Böhm, Erdoğan'ın Alman elçiyle görüştüğünü ve Deniz Feneri'ni konuştuğunu söyledi.
Almanyadaki Deniz Feneri operasyonunu yürüten ekibin başı olan Başkomiser Alexander Böhm, Başbakan Erdoğanın Marco olayı için görüştüğü Almanya Büyükelçisi Eckart Cuntza Deniz Feneri ile Kanal 7 arasında bir bağlantı var mı? diye sorduğunu ve sanıkların uzun süre tutuklu kalmasından şikâyetçi olduğunu söyledi
Almanyadaki Deniz Feneri e.V operasyonunu yürüten ekibin başındaki Komiser Alexander Böhm, davanın dünkü duruşmasında Başbakan Recep Tayyip Erdoğanın tanımam dediği dolandırıcılık zanlısı Mehmet Gürhanın akıbetini Almanyanın Ankara Büyükelçisi Eckart Cuntza sorduğunu söyledi. Böhm ayrıca, bir başbakanlık danışmanının, Büyükelçi Cuntza, Biz konuyla ilgili Alman Başbakanı Merkelin müsteşarlığını haberdar ettik dediğini de belirtti.

**Veri kayıtları**
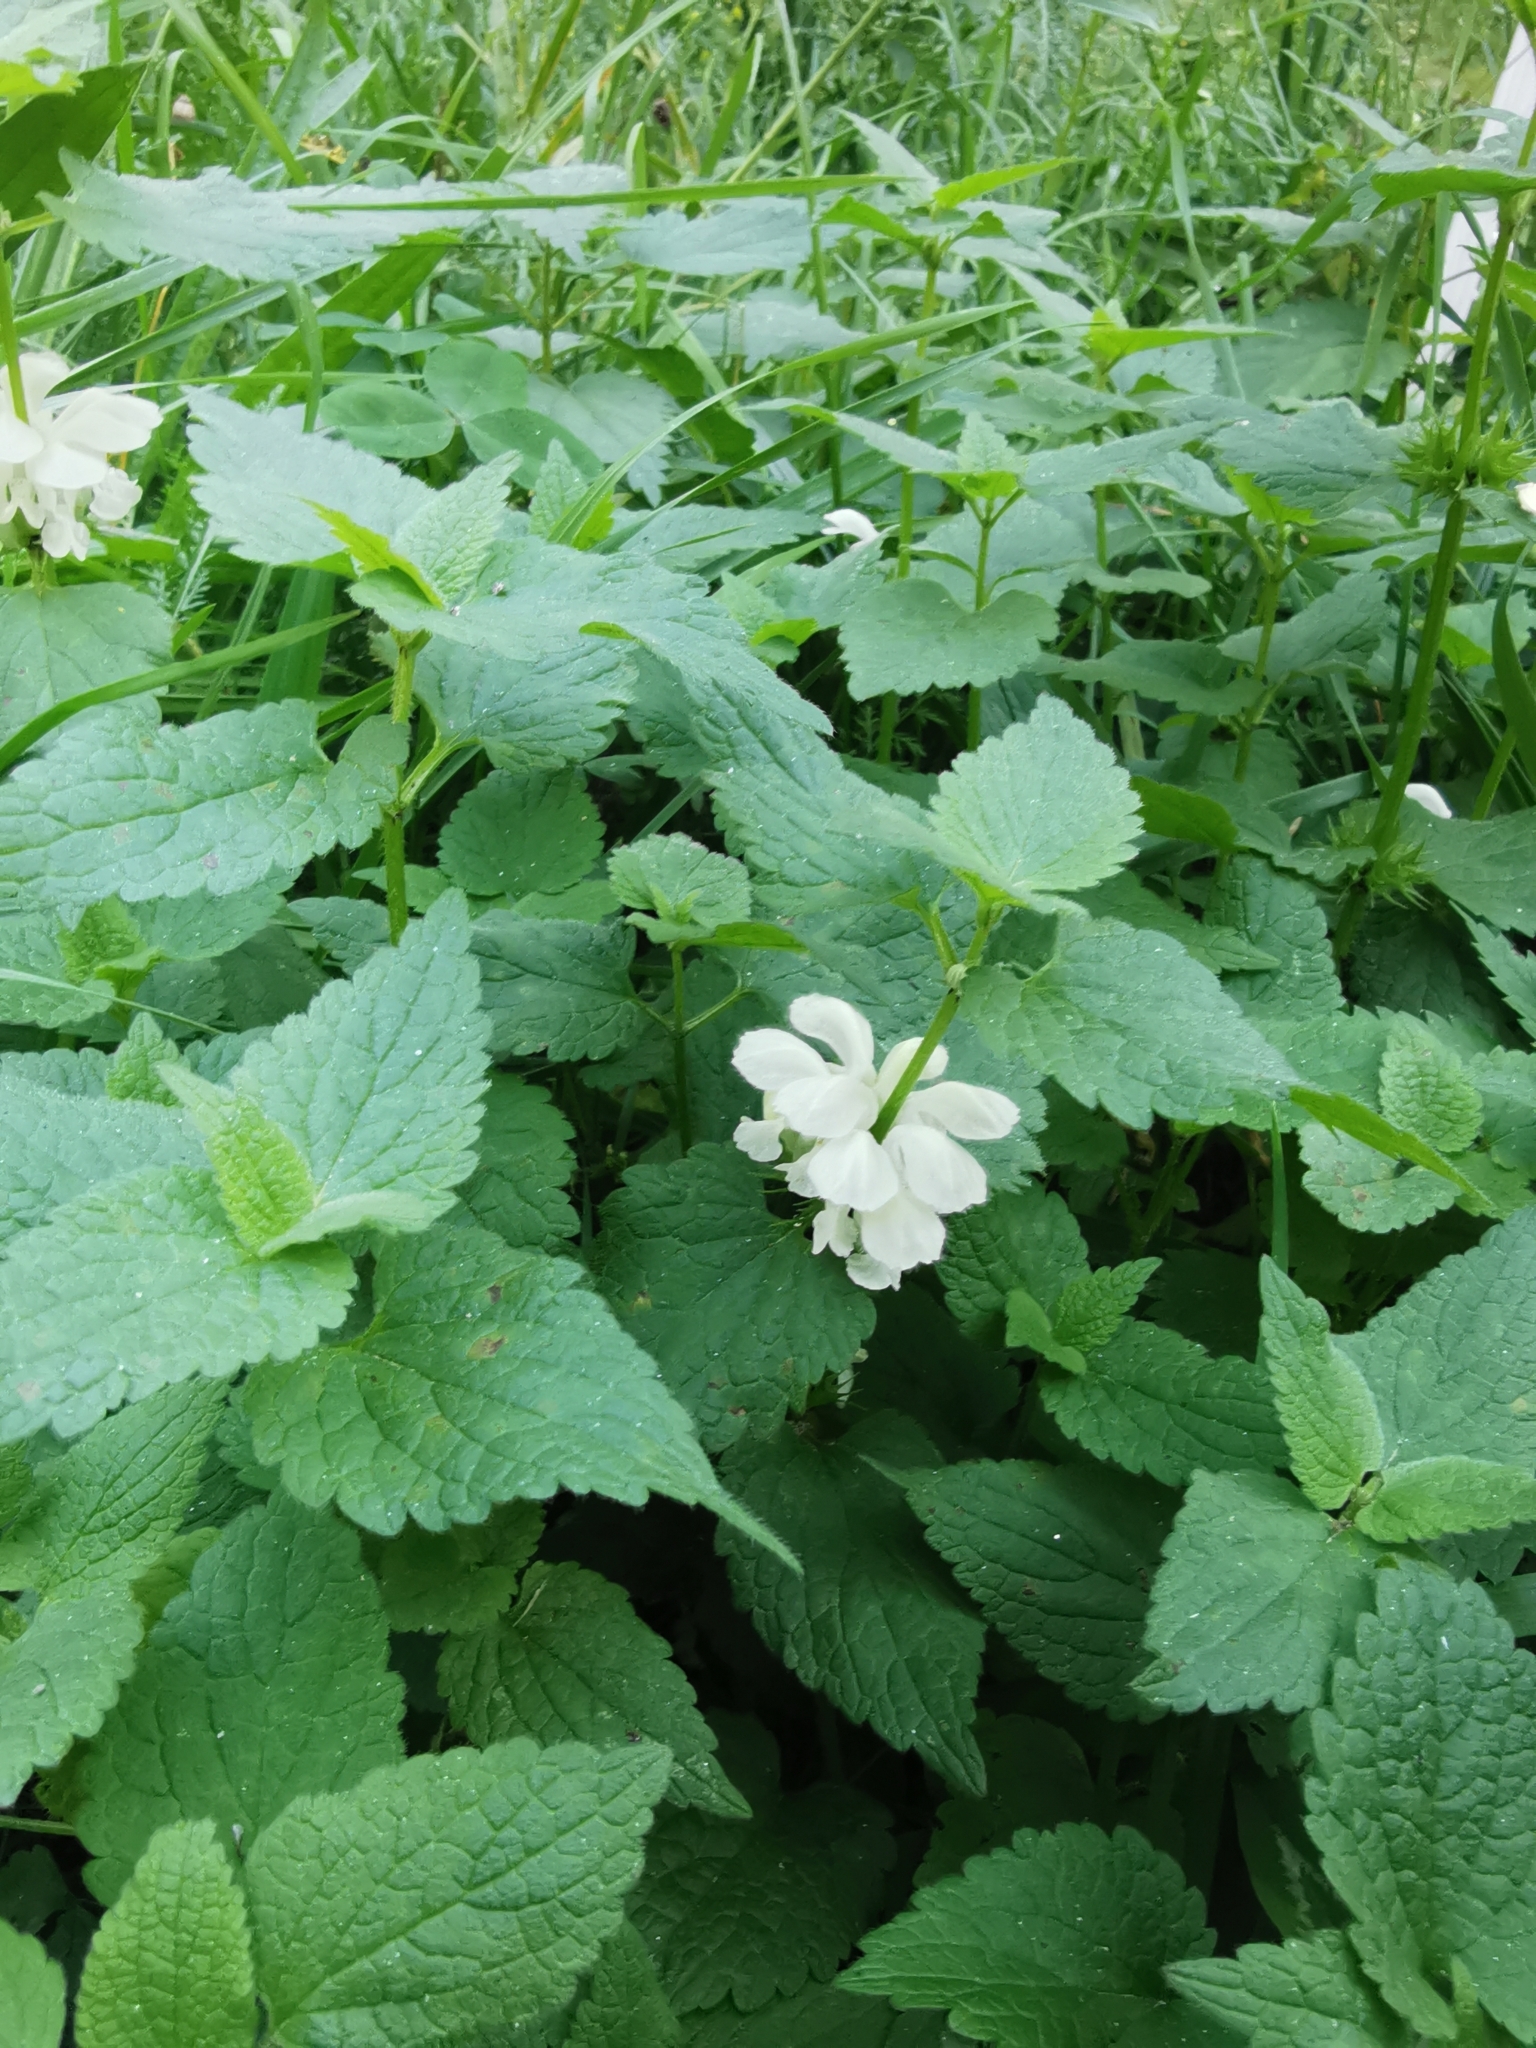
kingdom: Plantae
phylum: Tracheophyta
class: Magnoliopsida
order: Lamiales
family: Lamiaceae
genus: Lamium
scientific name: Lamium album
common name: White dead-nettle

--

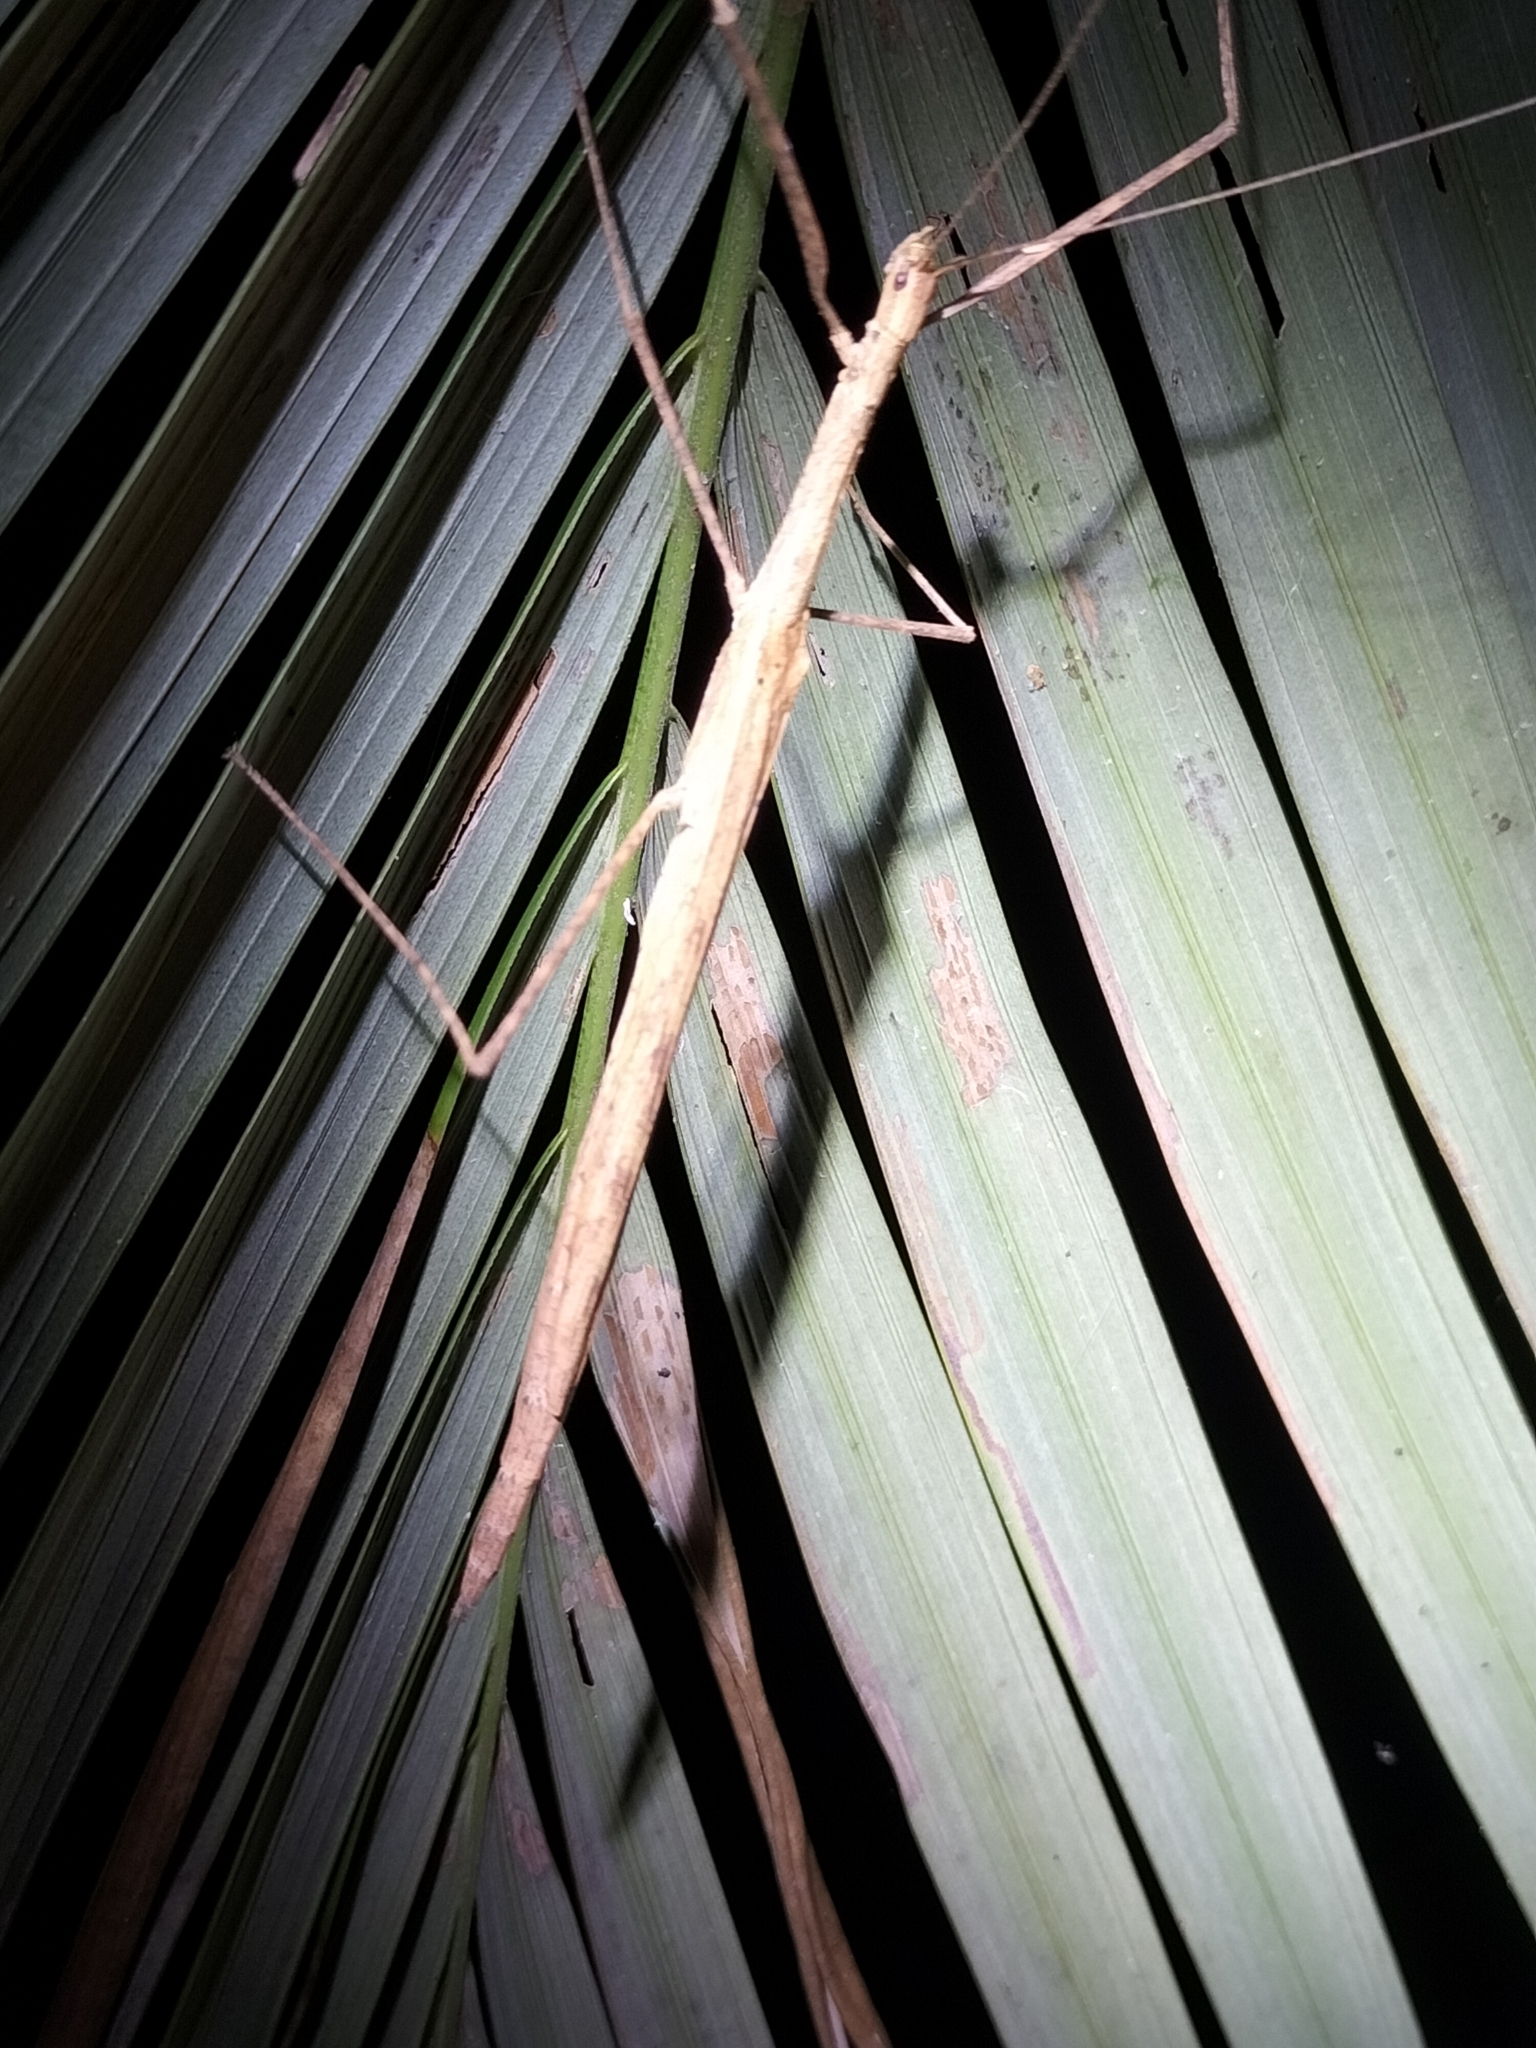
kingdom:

**Görev**
Deniz Feneri davasına ilişkin metni hiçbir yerini değiştirmeden, baştan sona eksiksiz olarak yeniden yazın. Kayıtlar, metinden bağımsız ayrı bir malzemedir.

**Görevin çözümü**
Böhm, Erdoğan'ın Alman elçiyle görüştüğünü ve Deniz Feneri'ni konuştuğunu söyledi.
Almanyadaki Deniz Feneri operasyonunu yürüten ekibin başı olan Başkomiser Alexander Böhm, Başbakan Erdoğanın Marco olayı için görüştüğü Almanya Büyükelçisi Eckart Cuntza Deniz Feneri ile Kanal 7 arasında bir bağlantı var mı? diye sorduğunu ve sanıkların uzun süre tutuklu kalmasından şikâyetçi olduğunu söyledi
Almanyadaki Deniz Feneri e.V operasyonunu yürüten ekibin başındaki Komiser Alexander Böhm, davanın dünkü duruşmasında Başbakan Recep Tayyip Erdoğanın tanımam dediği dolandırıcılık zanlısı Mehmet Gürhanın akıbetini Almanyanın Ankara Büyükelçisi Eckart Cuntza sorduğunu söyledi. Böhm ayrıca, bir başbakanlık danışmanının, Büyükelçi Cuntza, Biz konuyla ilgili Alman Başbakanı Merkelin müsteşarlığını haberdar ettik dediğini de belirtti.